ジョー・バイデン米政権が、開票不正疑惑が浮上するベネズエラ大統領選において、遅れて野党候補を当選者として認める姿勢を示し、混乱が深まる可能性がある。2019年大統領選での不正選挙疑惑が引き起こした「一つ屋根の下に二人の大統領」の事態となるのではないか懸念されている。
AP・AFP通信によると、アントニー・J・ブリンケン米国務長官は19日(現地時間)、X(旧ツイッター)への投稿で「ベネズエラの有権者の意思を尊重し、エドムンド・ゴンサレス候補をベネズエラ大統領当選者として認める」と表明した。
ブリンケン長官は「ベネズエラ国民は7月28日にゴンサレス候補を大統領当選者とした」とし、「民主主義は有権者の意思を尊重することが求められる」と述べた。米政府がゴンサレス氏を大統領当選者として認めたのは今回が初めてで、これはバイデン政権の公式見解と見なされる。
これに先立ち、与党寄りのベネズエラ選挙管理委員会は、2度の得票率公表を経て、ニコラス・マドゥロ大統領の当選を確定させた。一方、野党は独自集計の結果、得票率67%対30%でゴンサレス候補を「大統領当選者」と宣言している。国際社会はマドゥロ政権下の選挙当局に対し、「開票過程の透明性確保」を求めている。アルゼンチンをはじめ一部の国々は、マドゥロ氏の当選を既成事実として扱う動きも見せている。

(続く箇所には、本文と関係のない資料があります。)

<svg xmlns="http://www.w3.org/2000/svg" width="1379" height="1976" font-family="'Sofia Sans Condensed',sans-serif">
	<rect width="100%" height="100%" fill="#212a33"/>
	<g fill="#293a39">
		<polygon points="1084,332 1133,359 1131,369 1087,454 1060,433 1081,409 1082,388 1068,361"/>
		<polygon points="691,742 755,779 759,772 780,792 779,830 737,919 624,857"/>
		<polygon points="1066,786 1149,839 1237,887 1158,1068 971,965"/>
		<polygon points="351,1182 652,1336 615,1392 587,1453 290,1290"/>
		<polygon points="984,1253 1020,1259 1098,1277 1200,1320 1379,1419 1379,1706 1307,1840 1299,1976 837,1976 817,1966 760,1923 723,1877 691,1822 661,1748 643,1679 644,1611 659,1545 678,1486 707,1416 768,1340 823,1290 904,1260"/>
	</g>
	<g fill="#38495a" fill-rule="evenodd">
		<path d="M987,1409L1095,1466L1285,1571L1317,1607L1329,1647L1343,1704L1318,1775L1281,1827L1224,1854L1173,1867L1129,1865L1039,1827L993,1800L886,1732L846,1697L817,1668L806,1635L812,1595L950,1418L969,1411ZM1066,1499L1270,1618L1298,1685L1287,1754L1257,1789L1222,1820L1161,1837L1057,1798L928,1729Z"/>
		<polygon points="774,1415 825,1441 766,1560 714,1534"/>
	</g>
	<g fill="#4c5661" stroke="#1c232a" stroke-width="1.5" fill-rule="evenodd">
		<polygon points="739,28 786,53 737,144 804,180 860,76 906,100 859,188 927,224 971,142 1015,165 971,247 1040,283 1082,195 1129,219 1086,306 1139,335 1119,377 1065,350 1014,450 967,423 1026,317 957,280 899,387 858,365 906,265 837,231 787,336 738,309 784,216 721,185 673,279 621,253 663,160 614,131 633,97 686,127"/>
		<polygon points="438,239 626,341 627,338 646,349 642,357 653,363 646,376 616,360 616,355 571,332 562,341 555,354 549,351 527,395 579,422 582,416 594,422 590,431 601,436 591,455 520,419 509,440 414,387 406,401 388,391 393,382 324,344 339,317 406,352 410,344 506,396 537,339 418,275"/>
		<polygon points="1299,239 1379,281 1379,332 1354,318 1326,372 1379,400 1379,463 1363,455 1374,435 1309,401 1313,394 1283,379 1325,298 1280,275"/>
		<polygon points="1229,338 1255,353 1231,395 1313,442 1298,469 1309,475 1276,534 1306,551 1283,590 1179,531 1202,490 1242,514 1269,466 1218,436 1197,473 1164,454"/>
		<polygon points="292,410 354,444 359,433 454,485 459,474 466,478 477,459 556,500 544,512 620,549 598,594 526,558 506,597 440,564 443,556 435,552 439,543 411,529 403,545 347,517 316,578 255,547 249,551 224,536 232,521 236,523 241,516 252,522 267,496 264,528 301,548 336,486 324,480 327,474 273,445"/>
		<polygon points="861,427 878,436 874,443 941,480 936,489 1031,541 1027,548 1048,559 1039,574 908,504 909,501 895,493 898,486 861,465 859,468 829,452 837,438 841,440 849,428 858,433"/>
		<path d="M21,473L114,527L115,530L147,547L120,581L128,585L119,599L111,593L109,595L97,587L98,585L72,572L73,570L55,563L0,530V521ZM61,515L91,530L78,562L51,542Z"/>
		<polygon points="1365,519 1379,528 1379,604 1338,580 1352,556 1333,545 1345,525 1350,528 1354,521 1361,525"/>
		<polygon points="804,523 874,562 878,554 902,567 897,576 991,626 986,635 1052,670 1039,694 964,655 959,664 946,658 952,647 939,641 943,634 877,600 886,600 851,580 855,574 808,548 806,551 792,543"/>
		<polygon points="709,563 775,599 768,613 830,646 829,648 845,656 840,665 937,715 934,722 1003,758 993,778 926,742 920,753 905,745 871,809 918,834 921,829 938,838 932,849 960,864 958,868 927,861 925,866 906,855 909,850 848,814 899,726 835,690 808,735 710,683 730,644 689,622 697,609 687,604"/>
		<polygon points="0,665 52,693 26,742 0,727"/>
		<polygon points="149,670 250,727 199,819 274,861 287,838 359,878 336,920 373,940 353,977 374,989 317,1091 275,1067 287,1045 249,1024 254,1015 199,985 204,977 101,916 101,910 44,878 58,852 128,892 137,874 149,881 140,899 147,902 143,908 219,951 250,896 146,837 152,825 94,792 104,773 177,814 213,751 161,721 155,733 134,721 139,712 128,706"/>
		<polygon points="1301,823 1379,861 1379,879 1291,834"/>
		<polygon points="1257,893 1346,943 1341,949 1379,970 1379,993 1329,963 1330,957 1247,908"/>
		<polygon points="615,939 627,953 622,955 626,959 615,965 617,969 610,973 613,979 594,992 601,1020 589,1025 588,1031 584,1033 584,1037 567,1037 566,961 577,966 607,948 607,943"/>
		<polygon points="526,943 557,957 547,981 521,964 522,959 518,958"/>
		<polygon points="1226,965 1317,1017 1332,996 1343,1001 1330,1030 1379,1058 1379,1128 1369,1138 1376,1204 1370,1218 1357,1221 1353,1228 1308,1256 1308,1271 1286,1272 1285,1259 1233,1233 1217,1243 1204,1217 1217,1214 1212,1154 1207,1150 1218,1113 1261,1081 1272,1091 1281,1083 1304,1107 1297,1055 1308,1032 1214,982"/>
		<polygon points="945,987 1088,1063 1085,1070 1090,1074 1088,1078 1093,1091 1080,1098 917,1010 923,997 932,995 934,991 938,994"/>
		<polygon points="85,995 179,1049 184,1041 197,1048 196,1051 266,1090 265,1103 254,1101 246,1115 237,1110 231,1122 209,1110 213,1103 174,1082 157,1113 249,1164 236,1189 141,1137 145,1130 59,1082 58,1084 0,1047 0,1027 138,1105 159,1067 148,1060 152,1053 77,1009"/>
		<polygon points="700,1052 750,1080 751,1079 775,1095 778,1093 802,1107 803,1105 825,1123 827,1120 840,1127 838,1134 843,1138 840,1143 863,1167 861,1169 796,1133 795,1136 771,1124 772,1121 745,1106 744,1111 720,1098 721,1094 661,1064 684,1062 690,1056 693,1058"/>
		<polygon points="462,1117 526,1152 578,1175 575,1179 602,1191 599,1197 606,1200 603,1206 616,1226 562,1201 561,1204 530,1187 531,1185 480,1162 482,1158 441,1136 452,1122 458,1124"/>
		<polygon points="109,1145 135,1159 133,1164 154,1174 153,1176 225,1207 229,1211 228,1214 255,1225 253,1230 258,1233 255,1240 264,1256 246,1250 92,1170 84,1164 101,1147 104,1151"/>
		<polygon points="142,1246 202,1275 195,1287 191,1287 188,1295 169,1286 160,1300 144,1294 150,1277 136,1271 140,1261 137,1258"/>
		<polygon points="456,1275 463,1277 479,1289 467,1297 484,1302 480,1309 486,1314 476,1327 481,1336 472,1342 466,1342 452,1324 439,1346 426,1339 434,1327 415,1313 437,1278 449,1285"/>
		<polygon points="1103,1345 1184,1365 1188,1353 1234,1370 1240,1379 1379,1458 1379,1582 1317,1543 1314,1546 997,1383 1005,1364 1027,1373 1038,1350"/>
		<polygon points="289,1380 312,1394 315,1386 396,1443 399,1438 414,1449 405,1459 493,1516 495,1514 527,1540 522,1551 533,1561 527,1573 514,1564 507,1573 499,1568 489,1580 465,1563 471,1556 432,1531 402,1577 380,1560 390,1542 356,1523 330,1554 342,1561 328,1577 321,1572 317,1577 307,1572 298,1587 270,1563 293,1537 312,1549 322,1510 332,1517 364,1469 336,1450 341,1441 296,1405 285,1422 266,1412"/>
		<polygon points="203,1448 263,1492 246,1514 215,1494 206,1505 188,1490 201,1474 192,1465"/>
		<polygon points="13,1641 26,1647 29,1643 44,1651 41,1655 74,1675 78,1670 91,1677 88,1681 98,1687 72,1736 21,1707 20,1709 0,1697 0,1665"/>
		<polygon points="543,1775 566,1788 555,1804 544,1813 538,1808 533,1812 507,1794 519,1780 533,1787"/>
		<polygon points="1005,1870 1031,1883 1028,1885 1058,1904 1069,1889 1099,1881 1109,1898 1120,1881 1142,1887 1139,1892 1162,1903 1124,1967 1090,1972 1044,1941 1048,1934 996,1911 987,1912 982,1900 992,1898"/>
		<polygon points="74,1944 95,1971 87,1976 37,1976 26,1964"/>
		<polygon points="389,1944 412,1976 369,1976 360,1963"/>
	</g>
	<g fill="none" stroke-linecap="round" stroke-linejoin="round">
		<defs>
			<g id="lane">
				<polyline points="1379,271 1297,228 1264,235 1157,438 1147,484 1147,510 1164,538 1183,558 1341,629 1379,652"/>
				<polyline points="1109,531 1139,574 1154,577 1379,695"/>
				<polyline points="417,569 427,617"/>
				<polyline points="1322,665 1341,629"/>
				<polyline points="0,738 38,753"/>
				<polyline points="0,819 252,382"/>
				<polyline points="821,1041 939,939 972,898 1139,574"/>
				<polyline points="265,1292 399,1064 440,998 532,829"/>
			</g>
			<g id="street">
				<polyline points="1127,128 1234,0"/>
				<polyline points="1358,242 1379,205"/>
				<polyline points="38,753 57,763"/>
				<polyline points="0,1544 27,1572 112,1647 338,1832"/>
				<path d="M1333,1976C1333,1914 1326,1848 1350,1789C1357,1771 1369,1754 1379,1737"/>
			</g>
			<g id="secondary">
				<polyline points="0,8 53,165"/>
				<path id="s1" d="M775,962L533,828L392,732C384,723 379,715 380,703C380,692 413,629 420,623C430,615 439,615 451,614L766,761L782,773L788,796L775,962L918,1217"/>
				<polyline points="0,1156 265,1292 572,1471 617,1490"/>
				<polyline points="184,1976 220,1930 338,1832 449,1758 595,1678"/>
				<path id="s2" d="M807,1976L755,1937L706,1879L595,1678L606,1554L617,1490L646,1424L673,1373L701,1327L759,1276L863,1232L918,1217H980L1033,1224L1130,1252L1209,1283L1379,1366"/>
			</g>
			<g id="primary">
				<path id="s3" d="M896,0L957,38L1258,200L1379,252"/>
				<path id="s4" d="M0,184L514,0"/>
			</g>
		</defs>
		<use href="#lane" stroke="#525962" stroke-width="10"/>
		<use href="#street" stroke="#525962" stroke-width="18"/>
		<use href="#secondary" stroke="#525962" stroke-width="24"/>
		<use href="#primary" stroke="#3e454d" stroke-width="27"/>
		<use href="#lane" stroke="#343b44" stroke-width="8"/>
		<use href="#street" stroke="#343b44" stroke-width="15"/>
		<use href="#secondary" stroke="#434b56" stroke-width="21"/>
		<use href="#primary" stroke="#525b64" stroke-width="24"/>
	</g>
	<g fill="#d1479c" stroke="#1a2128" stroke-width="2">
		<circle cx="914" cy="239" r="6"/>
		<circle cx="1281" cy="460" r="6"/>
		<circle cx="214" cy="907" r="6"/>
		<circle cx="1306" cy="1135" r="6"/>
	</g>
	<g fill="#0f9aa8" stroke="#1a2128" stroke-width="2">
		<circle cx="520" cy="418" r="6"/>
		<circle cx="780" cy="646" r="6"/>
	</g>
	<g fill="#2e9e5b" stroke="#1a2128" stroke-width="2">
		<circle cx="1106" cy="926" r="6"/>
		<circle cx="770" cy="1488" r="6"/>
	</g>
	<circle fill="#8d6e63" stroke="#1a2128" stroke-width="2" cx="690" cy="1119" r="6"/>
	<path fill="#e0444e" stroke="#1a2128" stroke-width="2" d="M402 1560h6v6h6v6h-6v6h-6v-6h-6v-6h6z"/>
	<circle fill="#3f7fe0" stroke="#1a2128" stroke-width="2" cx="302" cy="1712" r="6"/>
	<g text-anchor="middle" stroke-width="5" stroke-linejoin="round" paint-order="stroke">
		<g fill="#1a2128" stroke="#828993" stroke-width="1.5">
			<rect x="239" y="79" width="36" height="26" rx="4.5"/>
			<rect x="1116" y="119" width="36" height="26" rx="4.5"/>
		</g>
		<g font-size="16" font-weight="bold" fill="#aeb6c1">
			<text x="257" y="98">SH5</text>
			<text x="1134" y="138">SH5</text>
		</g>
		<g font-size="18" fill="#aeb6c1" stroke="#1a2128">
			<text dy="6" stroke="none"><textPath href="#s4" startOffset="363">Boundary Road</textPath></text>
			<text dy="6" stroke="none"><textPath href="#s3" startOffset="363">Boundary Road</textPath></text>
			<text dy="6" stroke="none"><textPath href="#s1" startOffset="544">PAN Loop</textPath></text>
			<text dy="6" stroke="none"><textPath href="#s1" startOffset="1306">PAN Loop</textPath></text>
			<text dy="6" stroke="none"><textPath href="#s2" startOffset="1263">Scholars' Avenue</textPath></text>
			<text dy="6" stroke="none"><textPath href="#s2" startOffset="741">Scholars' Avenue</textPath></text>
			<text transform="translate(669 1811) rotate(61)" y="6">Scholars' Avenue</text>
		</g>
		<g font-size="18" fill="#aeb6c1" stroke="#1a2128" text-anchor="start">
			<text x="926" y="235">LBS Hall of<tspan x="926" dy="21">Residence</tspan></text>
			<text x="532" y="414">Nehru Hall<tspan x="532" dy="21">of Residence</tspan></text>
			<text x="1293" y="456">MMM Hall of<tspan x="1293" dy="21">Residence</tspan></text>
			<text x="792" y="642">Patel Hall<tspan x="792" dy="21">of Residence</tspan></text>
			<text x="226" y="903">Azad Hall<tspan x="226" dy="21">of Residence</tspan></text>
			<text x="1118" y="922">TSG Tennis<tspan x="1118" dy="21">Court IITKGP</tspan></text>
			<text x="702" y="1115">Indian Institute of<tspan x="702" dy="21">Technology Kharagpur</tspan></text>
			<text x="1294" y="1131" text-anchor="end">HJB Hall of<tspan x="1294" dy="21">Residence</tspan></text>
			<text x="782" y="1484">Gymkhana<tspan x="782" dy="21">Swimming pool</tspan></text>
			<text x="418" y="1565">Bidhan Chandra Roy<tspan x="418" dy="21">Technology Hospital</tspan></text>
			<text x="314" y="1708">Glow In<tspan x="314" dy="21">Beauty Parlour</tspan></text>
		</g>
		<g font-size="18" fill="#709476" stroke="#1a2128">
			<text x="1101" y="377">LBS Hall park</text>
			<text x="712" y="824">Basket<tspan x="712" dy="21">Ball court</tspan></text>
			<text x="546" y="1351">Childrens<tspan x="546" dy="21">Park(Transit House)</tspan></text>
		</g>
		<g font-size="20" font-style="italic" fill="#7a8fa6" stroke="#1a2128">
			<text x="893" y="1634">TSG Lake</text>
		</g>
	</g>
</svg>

しかし、マドゥロ大統領は自身に忠誠を誓う軍や警察、検察、与野党議会など「鉄壁」の体制の中で、開票不正に抗議する市民の拘束を命じるなど、強硬姿勢を崩していない。ベネズエラでは、大統領選の開票不正に抗議した市民70人が政治犯として逮捕され、その後解放される事態が発生した。市民団体「ポロペナル」によると、大統領選翌日から11月8日までの間に、計1,836人が逮捕・拘束されている。
一方、ベネズエラ当局の逮捕の脅威を逃れスペインに亡命したゴンサレス氏は、この日Xに「すべてのベネズエラ国民の意志が尊重されたことに感謝する」と投稿した。ベネズエラの次期大統領の任期は来年1月10日から始まる。